Dabei werden Testpersonen im Kernspintomographen unterschiedliche Logos oder Werbespots gezeigt und gleichzeitig werden die Aktivitäten der verschiedenen Gehirnbereiche gemessen. Anhand dessen kann man beispielsweise beobachten, welche Sinneskanäle am besten für die Übermittlung von Produktinformationen geeignet sind und ob ein Werbekonzept die gewünschte Emotionalisierung erreicht.
Dank dieses Blicks hinter die Kulissen wissen wir nun, dass Werbebotschaften mit Gesichtern besser in Erinnerung bleiben, da sie stärker mit Gefühlen und Gedächtnisbildung in Verbindung gebracht werden. Außerdem werden emotionale Informationen besser abgespeichert und sind auch schneller wieder abrufbar.
Doch was bedeutet dass nun für werbetreibende Unternehmen?
Gibt es einen oder vielleicht mehrere Knöpfe im Kopf die Unternehmen drücken müssen, damit ein Kunde sie klar einer anderen Marke vorzieht? Ganz so einfach ist es auch mit Hilfe von modernsten Hirnforschungsmethoden bei weitem nicht. Nur weil eine Marke oder eine Werbung das Belohnungszentrum anspricht, laufen Konsumenten nicht automatisch los und räumen die Regale leer. Aber Neuromarketing ist mit Sicherheit ein Meilenstein auf dem Weg zum Verständnis der 95 unterbewussten Prozent, die das Leben eines jeden von uns bestimmen. Eine besonders wichtige Erkenntnis für alle Werbetreibenden lautet: Produktspezifisches Denken, wie die Fixierung auf den USP, fasst deutlich zu kurz. Der Mensch und seine Emotionen müssen im Vordergrund stehen und geben auch bei der Präferenzbildung die entscheidende Richtung vor. Unternehmen sollten also zukünftig in ihrer Kommunikation eher auf sogenannte Motions Points© setzen. Dabei handelt es sich um Ankerpunkte, die eine emotionale Relevanz für den Konsumenten erzeugen. Diese Motions Points sind so etwas wie ein limbischer Turbo, der Produkte für uns erst zu einem Erlebnis werden lässt.

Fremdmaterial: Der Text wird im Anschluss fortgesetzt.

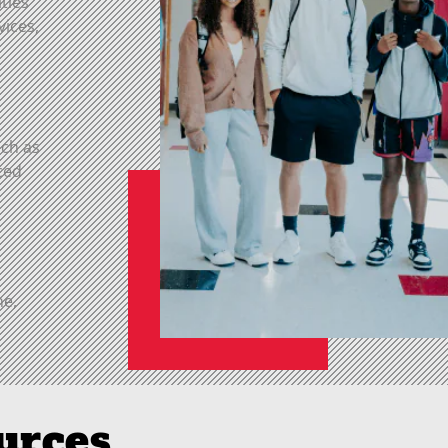
ities
vices,
uch as
ced
ne,
urces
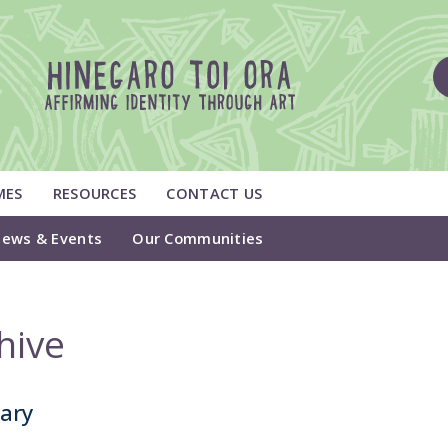
MES
RESOURCES
CONTACT US
ews & Events
Our Communities
hive
tary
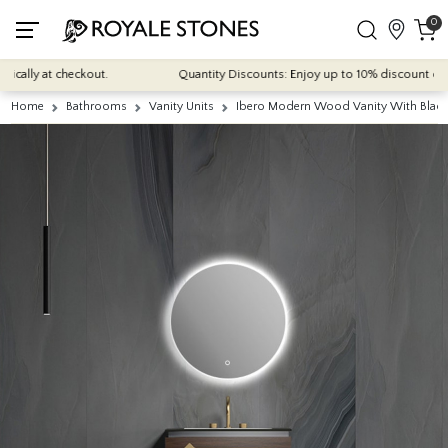
0
ally at checkout.
Quantity Discounts: Enjoy up to 10% discount on mos
Home
Bathrooms
Vanity Units
Ibero Modern Wood Vanity With Black 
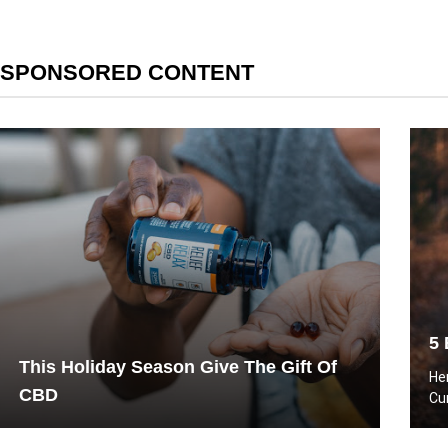
SPONSORED CONTENT
5 
This Holiday Season Give The Gift Of
He
CBD
Cu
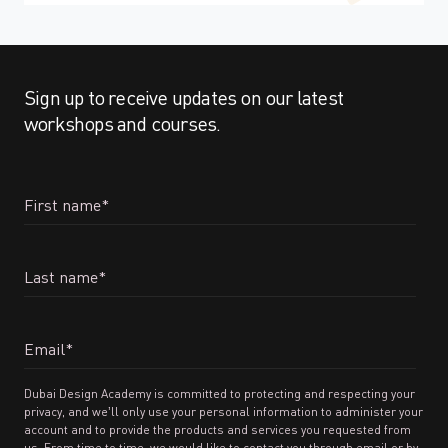
Sign up to receive updates on our latest
workshops and courses.
First name
*
Last name
*
Email
*
Dubai Design Academy is committed to protecting and respecting your
privacy, and we’ll only use your personal information to administer your
account and to provide the products and services you requested from
us. From time to time, we would like to contact you through email or by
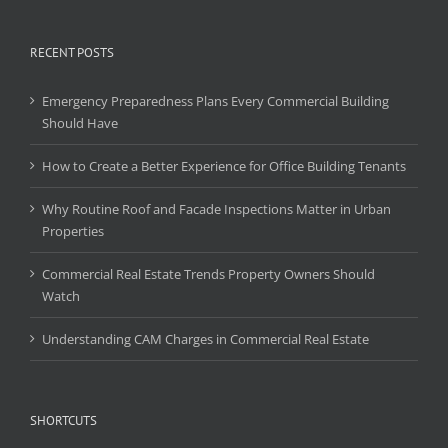
RECENT POSTS
Emergency Preparedness Plans Every Commercial Building
Should Have
How to Create a Better Experience for Office Building Tenants
Why Routine Roof and Facade Inspections Matter in Urban
Properties
Commercial Real Estate Trends Property Owners Should
Watch
Understanding CAM Charges in Commercial Real Estate
SHORTCUTS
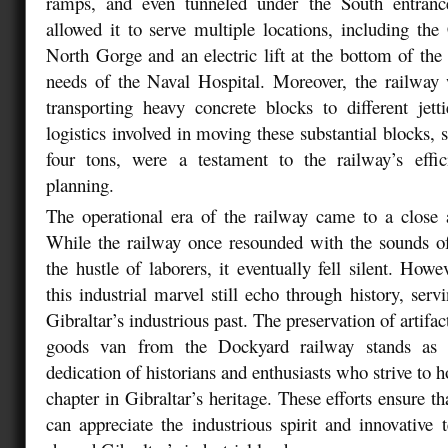
ramps, and even tunneled under the South entrance
allowed it to serve multiple locations, including th
North Gorge and an electric lift at the bottom of the c
needs of the Naval Hospital. Moreover, the railway 
transporting heavy concrete blocks to different jet
logistics involved in moving these substantial blocks,
four tons, were a testament to the railway’s eff
planning.
The operational era of the railway came to a close 
While the railway once resounded with the sounds o
the hustle of laborers, it eventually fell silent. How
this industrial marvel still echo through history, ser
Gibraltar’s industrious past. The preservation of artifac
goods van from the Dockyard railway stands as 
dedication of historians and enthusiasts who strive to 
chapter in Gibraltar’s heritage. These efforts ensure th
can appreciate the industrious spirit and innovative 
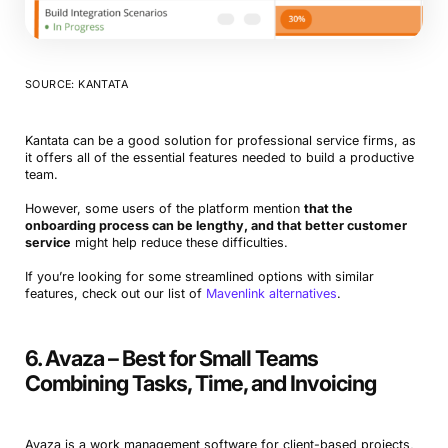
SOURCE: KANTATA
Kantata can be a good solution for professional service firms, as
it offers all of the essential features needed to build a productive
team.
However, some users of the platform mention
that the
onboarding process can be lengthy, and that better customer
service
might help reduce these difficulties.
If you’re looking for some streamlined options with similar
features, check out our list of
Mavenlink alternatives
.
6. Avaza – Best for Small Teams
Combining Tasks, Time, and Invoicing
Avaza is a work management software for client-based projects,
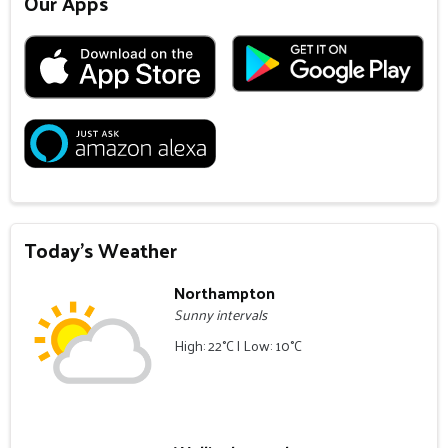
Our Apps
Today's Weather
Northampton
Sunny intervals
High: 22°C | Low: 10°C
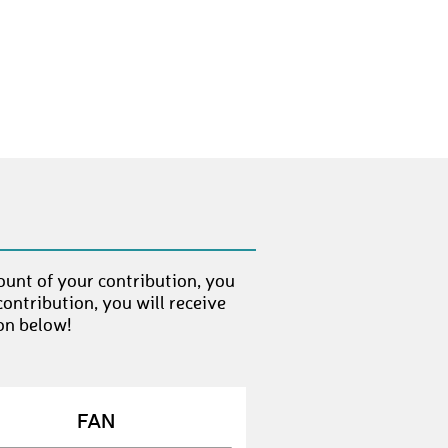
ount of your contribution, you
ontribution, you will receive
on below!
FAN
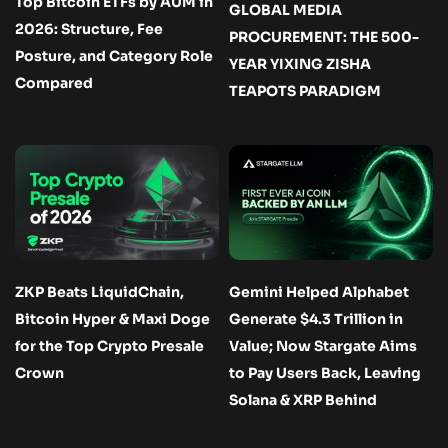
Top Bitcoin ETFs by AUM in
GLOBAL MEDIA
2026: Structure, Fee
PROCUREMENT: THE 500-
Posture, and Category Role
YEAR YIXING ZISHA
Compared
TEAPOTS PARADIGM
ZKP Beats LiquidChain,
Gemini Helped Alphabet
Bitcoin Hyper & Maxi Doge
Generate $4.3 Trillion in
for the Top Crypto Presale
Value; Now Stargate Aims
Crown
to Pay Users Back, Leaving
Solana & XRP Behind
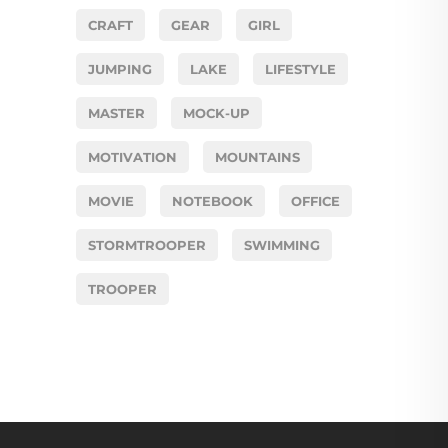
CRAFT
GEAR
GIRL
JUMPING
LAKE
LIFESTYLE
MASTER
MOCK-UP
MOTIVATION
MOUNTAINS
MOVIE
NOTEBOOK
OFFICE
STORMTROOPER
SWIMMING
TROOPER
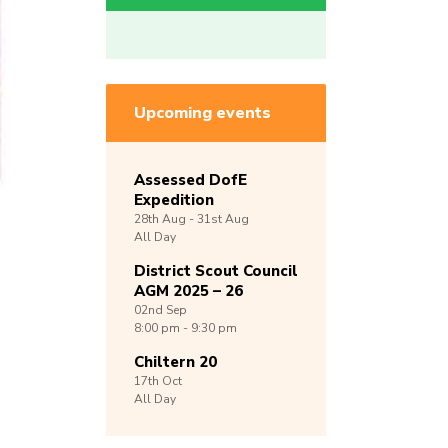
Upcoming events
Assessed DofE
Expedition
28th
Aug -
31st
Aug
All Day
District Scout Council
AGM 2025 – 26
02nd
Sep
8:00 pm - 9:30 pm
Chiltern 20
17th
Oct
All Day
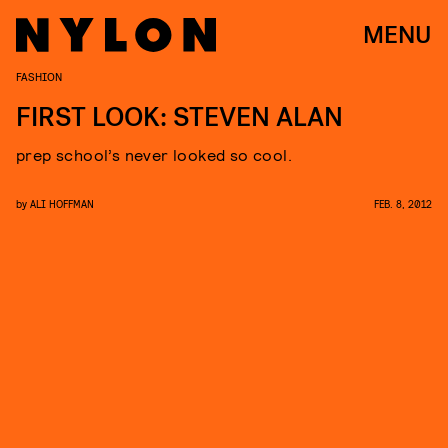
MENU
FASHION
FIRST LOOK: STEVEN ALAN
prep school’s never looked so cool.
by
ALI HOFFMAN
FEB. 8, 2012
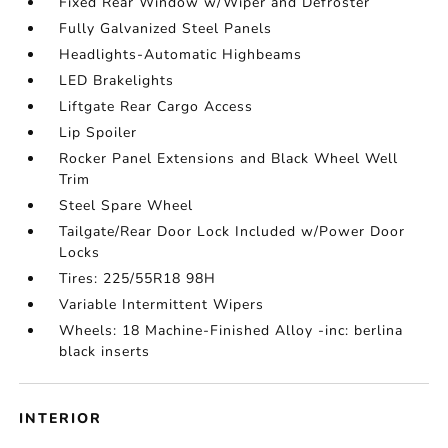
Fixed Rear Window w/Wiper and Defroster
Fully Galvanized Steel Panels
Headlights-Automatic Highbeams
LED Brakelights
Liftgate Rear Cargo Access
Lip Spoiler
Rocker Panel Extensions and Black Wheel Well
Trim
Steel Spare Wheel
Tailgate/Rear Door Lock Included w/Power Door
Locks
Tires: 225/55R18 98H
Variable Intermittent Wipers
Wheels: 18 Machine-Finished Alloy -inc: berlina
black inserts
INTERIOR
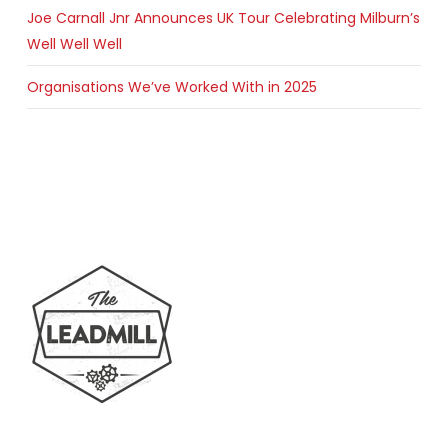
Joe Carnall Jnr Announces UK Tour Celebrating Milburn’s
Well Well Well
Organisations We’ve Worked With in 2025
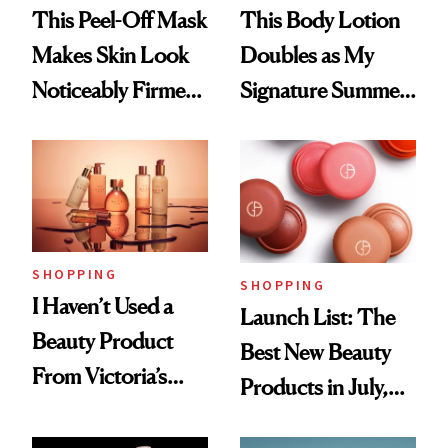
This Peel-Off Mask
This Body Lotion
Makes Skin Look
Doubles as My
Noticeably Firmer
Signature Summer
in Just 15 Minutes
Scent
SHOPPING
SHOPPING
I Haven’t Used a
Launch List: The
Beauty Product
Best New Beauty
From Victoria’s
Products in July,
Secret Since High
From MERIT’s
School, But Bare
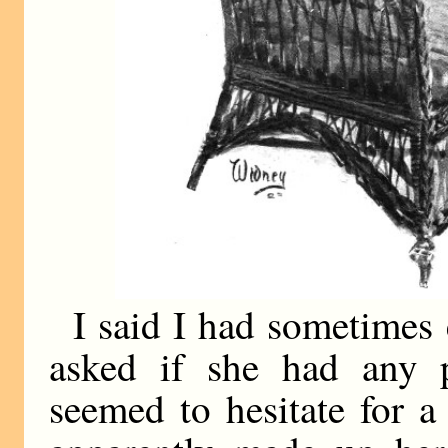
I said I had sometimes 
asked if she had any 
seemed to hesitate for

Storytelling als emotionaler Leitfaden
Für die Kommunikation mit dem Kunden heißt es zukünftig also Botschaften zu adressieren die emotional gebildete Bedürfnisse und Interessen der Konsumenten aufgreifen. Ein Tool das durch diese Erkenntnisse klar an Bedeutung gewinnt ist Storytelling. Besonders im digitalen Bereich sind Unternehmen immer stärker gefordert Geschichten rund um ihr Produkt zu erzählen, die Menschen und ihre Emotionen ansprechen. Geschichten bilden den Rahmen für Emotional Branding und sind damit auch zukünftig die Gewinner, wenn es darum geht unser Bauchgefühl zu erobern.
Was sagt ihr zum Thema Neuromarketing? Glaubt ihr, dass diese Disziplin die Art wie Marketing betrieben wird tiefgreifend verändert?